▶ Exercise directions
Set down every record below exactly as it stands, minus the pictures.

--- Dataset content Enclosed Below ---

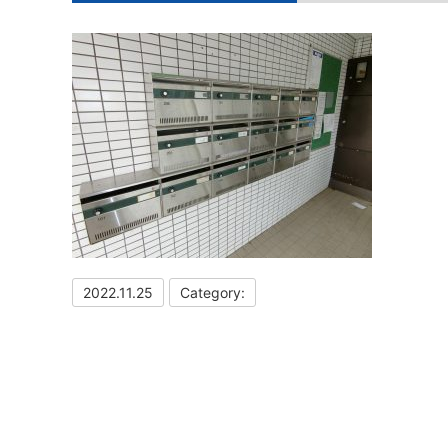
2022.11.25
Category:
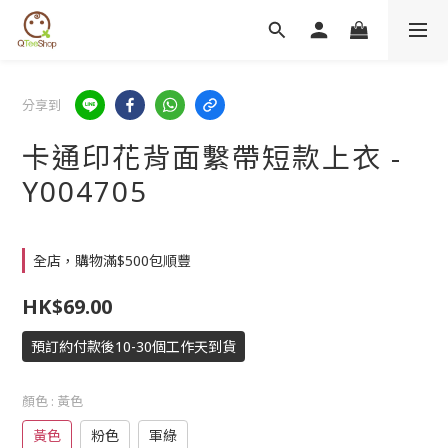
分享到
卡通印花背面繫帶短款上衣 -
Y004705
全店，購物滿$500包順豐
HK$69.00
預訂約付款後10-30個工作天到貨
顏色
: 黃色
黃色
粉色
軍綠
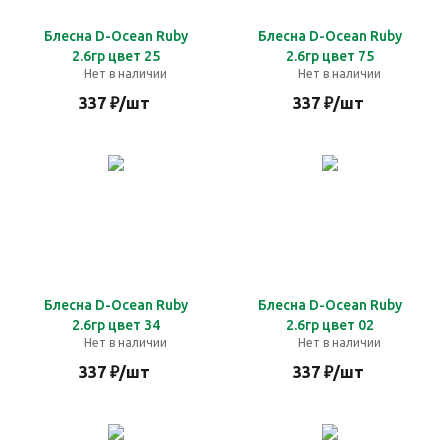
Блесна D-Ocean Ruby
Блесна D-Ocean Ruby
2.6гр цвет 25
2.6гр цвет 75
Нет в наличии
Нет в наличии
337
₽
/шт
337
₽
/шт
Блесна D-Ocean Ruby
Блесна D-Ocean Ruby
2.6гр цвет 34
2.6гр цвет 02
Нет в наличии
Нет в наличии
337
₽
/шт
337
₽
/шт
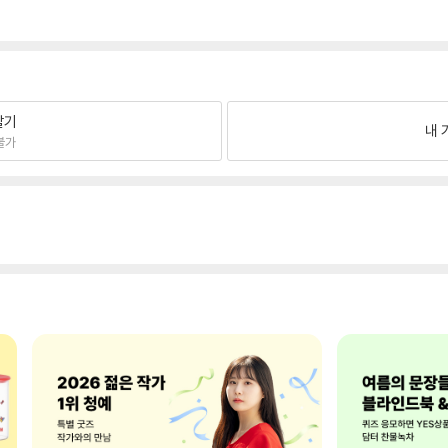
팔기
내 
불가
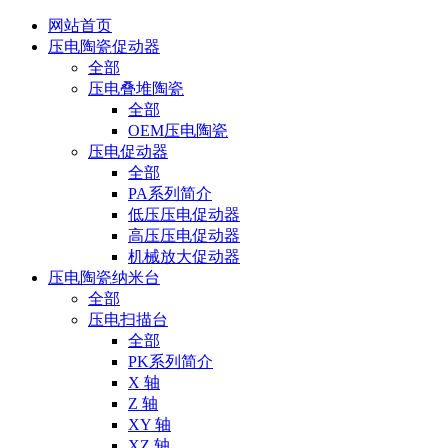
网站首页
压电陶瓷促动器
全部
压电叠堆陶瓷
全部
OEM压电陶瓷
压电促动器
全部
PA系列简介
低压压电促动器
高压压电促动器
机械放大促动器
压电陶瓷纳米台
全部
压电扫描台
全部
PK系列简介
X 轴
Z 轴
XY 轴
XZ 轴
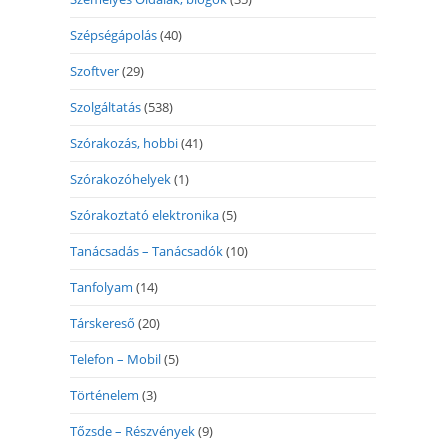
Szépségápolás
(40)
Szoftver
(29)
Szolgáltatás
(538)
Szórakozás, hobbi
(41)
Szórakozóhelyek
(1)
Szórakoztató elektronika
(5)
Tanácsadás – Tanácsadók
(10)
Tanfolyam
(14)
Társkereső
(20)
Telefon – Mobil
(5)
Történelem
(3)
Tőzsde – Részvények
(9)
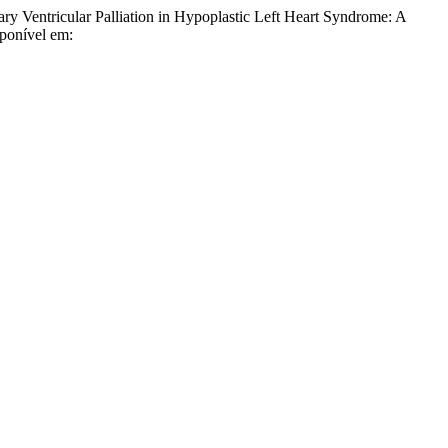
ntricular Palliation in Hypoplastic Left Heart Syndrome: A
sponível em:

--- End of Enclosed Dataset content ---

▶ Solution for this exercise
2022.11.25
Category:
分享到
卡通印花背面繫帶短款上衣 -
Y004705
全店，購物滿$500包順豐
HK$69.00
預訂約付款後10-30個工作天到貨
顏色
: 黃色
黃色
粉色
軍綠
Блесна D-Ocean Ruby
Блесна D-Ocean Ruby
2.6гр цвет 25
2.6гр цвет 75
Нет в наличии
Нет в наличии
337
₽
/шт
337
₽
/шт
Блесна D-Ocean Ruby
Блесна D-Ocean Ruby
2.6гр цвет 34
2.6гр цвет 02
Нет в наличии
Нет в наличии
337
₽
/шт
337
₽
/шт
팔기
내 
불가
网站首页
压电陶瓷促动器
全部
压电叠堆陶瓷
全部
OEM压电陶瓷
压电促动器
全部
PA系列简介
低压压电促动器
高压压电促动器
机械放大促动器
压电陶瓷纳米台
全部
压电扫描台
全部
PK系列简介
X 轴
Z 轴
XY 轴
XZ 轴
Szépségápolás
(40)
Szoftver
(29)
Szolgáltatás
(538)
Szórakozás, hobbi
(41)
Szórakozóhelyek
(1)
Szórakoztató elektronika
(5)
Tanácsadás – Tanácsadók
(10)
Tanfolyam
(14)
Társkereső
(20)
Telefon – Mobil
(5)
Történelem
(3)
Tőzsde – Részvények
(9)
ntricular Palliation in Hypoplastic Left Heart Syndrome: A
sponível em:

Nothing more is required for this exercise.